Saved data entries
+--

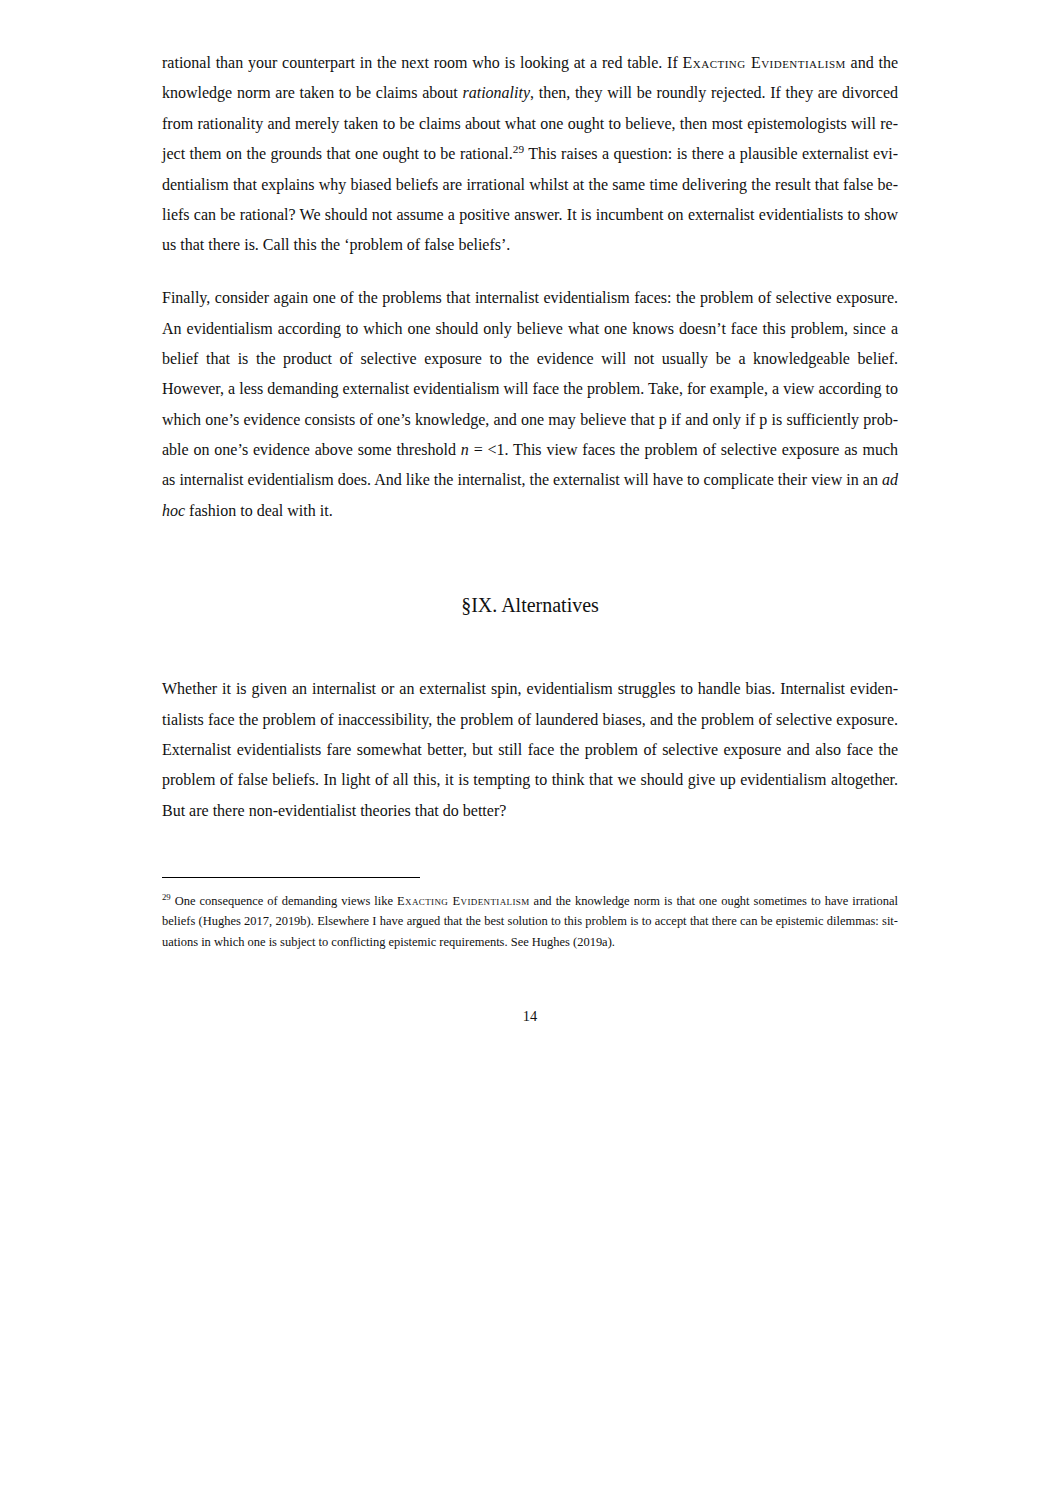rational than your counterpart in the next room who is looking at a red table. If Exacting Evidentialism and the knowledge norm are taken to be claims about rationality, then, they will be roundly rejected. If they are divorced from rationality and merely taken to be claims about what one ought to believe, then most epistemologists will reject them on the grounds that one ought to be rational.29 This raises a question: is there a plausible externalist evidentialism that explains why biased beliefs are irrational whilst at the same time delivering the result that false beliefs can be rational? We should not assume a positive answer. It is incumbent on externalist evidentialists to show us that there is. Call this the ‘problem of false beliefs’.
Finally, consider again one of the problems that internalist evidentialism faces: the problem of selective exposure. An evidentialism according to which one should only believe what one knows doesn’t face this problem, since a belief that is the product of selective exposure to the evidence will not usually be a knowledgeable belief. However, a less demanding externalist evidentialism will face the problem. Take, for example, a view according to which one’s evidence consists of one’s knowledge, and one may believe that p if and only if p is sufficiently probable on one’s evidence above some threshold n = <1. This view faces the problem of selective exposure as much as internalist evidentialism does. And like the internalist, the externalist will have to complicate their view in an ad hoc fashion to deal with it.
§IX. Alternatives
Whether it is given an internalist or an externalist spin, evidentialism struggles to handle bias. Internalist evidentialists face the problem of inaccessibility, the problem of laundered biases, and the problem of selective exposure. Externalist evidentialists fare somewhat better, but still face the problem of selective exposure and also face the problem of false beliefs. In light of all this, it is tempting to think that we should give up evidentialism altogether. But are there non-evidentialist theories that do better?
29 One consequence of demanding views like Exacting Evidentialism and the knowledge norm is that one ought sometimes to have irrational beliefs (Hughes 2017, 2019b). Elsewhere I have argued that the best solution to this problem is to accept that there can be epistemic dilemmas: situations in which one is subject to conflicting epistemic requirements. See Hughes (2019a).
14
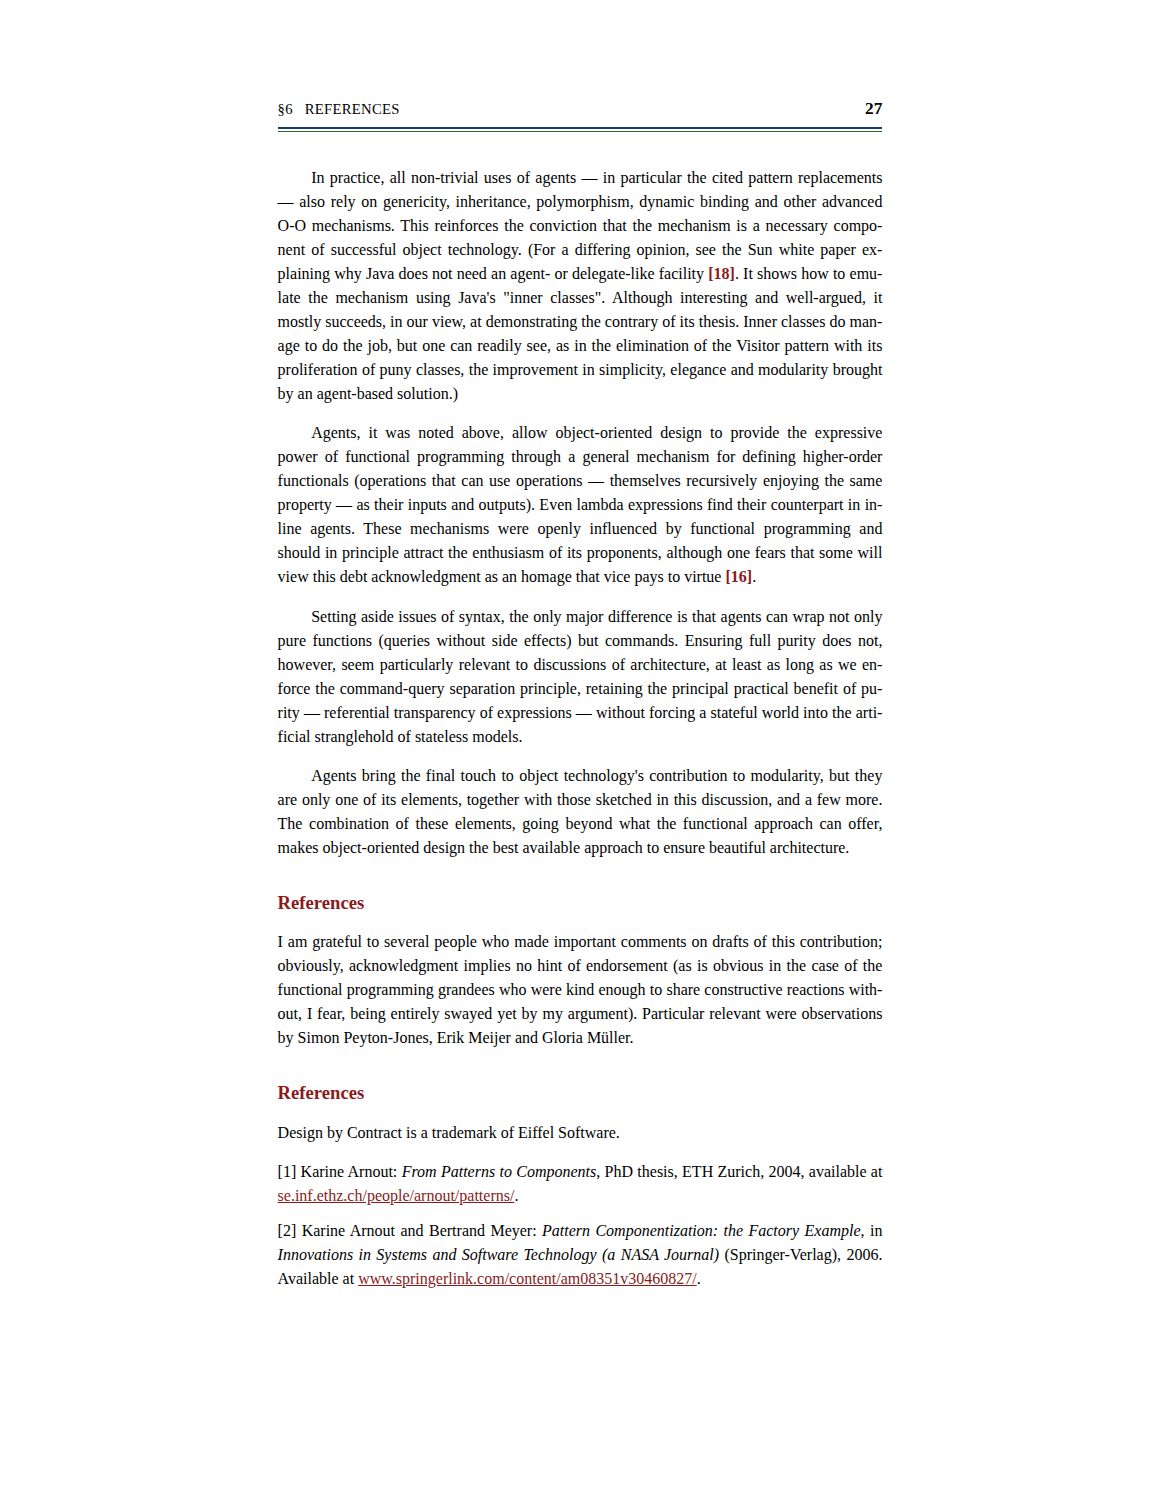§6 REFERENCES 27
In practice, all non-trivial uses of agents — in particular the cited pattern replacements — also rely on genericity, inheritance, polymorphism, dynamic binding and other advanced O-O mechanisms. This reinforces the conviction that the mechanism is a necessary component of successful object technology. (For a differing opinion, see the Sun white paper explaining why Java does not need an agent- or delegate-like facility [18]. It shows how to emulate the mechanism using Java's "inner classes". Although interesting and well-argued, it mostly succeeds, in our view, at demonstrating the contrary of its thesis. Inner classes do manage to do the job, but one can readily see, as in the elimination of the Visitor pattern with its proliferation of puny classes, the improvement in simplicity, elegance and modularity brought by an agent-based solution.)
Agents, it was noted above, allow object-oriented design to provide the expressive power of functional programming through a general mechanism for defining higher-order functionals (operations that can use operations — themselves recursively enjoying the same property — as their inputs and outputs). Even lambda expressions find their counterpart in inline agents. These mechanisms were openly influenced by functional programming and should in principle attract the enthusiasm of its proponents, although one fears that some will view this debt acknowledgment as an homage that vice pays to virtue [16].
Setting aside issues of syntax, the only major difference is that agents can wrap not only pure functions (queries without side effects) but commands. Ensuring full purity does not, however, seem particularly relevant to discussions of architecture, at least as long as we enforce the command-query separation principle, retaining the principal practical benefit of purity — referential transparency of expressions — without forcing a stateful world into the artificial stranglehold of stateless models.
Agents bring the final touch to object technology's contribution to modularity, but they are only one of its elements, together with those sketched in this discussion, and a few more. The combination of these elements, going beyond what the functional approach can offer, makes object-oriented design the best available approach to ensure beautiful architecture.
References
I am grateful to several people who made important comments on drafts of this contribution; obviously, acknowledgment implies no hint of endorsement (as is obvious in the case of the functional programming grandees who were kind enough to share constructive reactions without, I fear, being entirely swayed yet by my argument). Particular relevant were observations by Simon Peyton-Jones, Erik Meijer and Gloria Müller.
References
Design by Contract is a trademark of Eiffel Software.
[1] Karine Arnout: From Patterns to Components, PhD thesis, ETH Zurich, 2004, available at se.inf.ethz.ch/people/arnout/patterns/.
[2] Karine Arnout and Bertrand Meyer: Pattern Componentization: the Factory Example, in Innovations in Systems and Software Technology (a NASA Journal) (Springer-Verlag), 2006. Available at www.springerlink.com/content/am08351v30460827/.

+--

**Problem to work on**.
Write the entries out in full and exactly, omitting every picture.

**Response to this exercise**.
rational than your counterpart in the next room who is looking at a red table. If Exacting Evidentialism and the knowledge norm are taken to be claims about rationality, then, they will be roundly rejected. If they are divorced from rationality and merely taken to be claims about what one ought to believe, then most epistemologists will reject them on the grounds that one ought to be rational.29 This raises a question: is there a plausible externalist evidentialism that explains why biased beliefs are irrational whilst at the same time delivering the result that false beliefs can be rational? We should not assume a positive answer. It is incumbent on externalist evidentialists to show us that there is. Call this the ‘problem of false beliefs’.
Finally, consider again one of the problems that internalist evidentialism faces: the problem of selective exposure. An evidentialism according to which one should only believe what one knows doesn’t face this problem, since a belief that is the product of selective exposure to the evidence will not usually be a knowledgeable belief. However, a less demanding externalist evidentialism will face the problem. Take, for example, a view according to which one’s evidence consists of one’s knowledge, and one may believe that p if and only if p is sufficiently probable on one’s evidence above some threshold n = <1. This view faces the problem of selective exposure as much as internalist evidentialism does. And like the internalist, the externalist will have to complicate their view in an ad hoc fashion to deal with it.
§IX. Alternatives
Whether it is given an internalist or an externalist spin, evidentialism struggles to handle bias. Internalist evidentialists face the problem of inaccessibility, the problem of laundered biases, and the problem of selective exposure. Externalist evidentialists fare somewhat better, but still face the problem of selective exposure and also face the problem of false beliefs. In light of all this, it is tempting to think that we should give up evidentialism altogether. But are there non-evidentialist theories that do better?
29 One consequence of demanding views like Exacting Evidentialism and the knowledge norm is that one ought sometimes to have irrational beliefs (Hughes 2017, 2019b). Elsewhere I have argued that the best solution to this problem is to accept that there can be epistemic dilemmas: situations in which one is subject to conflicting epistemic requirements. See Hughes (2019a).
14
§6 REFERENCES 27
In practice, all non-trivial uses of agents — in particular the cited pattern replacements — also rely on genericity, inheritance, polymorphism, dynamic binding and other advanced O-O mechanisms. This reinforces the conviction that the mechanism is a necessary component of successful object technology. (For a differing opinion, see the Sun white paper explaining why Java does not need an agent- or delegate-like facility [18]. It shows how to emulate the mechanism using Java's "inner classes". Although interesting and well-argued, it mostly succeeds, in our view, at demonstrating the contrary of its thesis. Inner classes do manage to do the job, but one can readily see, as in the elimination of the Visitor pattern with its proliferation of puny classes, the improvement in simplicity, elegance and modularity brought by an agent-based solution.)
Agents, it was noted above, allow object-oriented design to provide the expressive power of functional programming through a general mechanism for defining higher-order functionals (operations that can use operations — themselves recursively enjoying the same property — as their inputs and outputs). Even lambda expressions find their counterpart in inline agents. These mechanisms were openly influenced by functional programming and should in principle attract the enthusiasm of its proponents, although one fears that some will view this debt acknowledgment as an homage that vice pays to virtue [16].
Setting aside issues of syntax, the only major difference is that agents can wrap not only pure functions (queries without side effects) but commands. Ensuring full purity does not, however, seem particularly relevant to discussions of architecture, at least as long as we enforce the command-query separation principle, retaining the principal practical benefit of purity — referential transparency of expressions — without forcing a stateful world into the artificial stranglehold of stateless models.
Agents bring the final touch to object technology's contribution to modularity, but they are only one of its elements, together with those sketched in this discussion, and a few more. The combination of these elements, going beyond what the functional approach can offer, makes object-oriented design the best available approach to ensure beautiful architecture.
References
I am grateful to several people who made important comments on drafts of this contribution; obviously, acknowledgment implies no hint of endorsement (as is obvious in the case of the functional programming grandees who were kind enough to share constructive reactions without, I fear, being entirely swayed yet by my argument). Particular relevant were observations by Simon Peyton-Jones, Erik Meijer and Gloria Müller.
References
Design by Contract is a trademark of Eiffel Software.
[1] Karine Arnout: From Patterns to Components, PhD thesis, ETH Zurich, 2004, available at se.inf.ethz.ch/people/arnout/patterns/.
[2] Karine Arnout and Bertrand Meyer: Pattern Componentization: the Factory Example, in Innovations in Systems and Software Technology (a NASA Journal) (Springer-Verlag), 2006. Available at www.springerlink.com/content/am08351v30460827/.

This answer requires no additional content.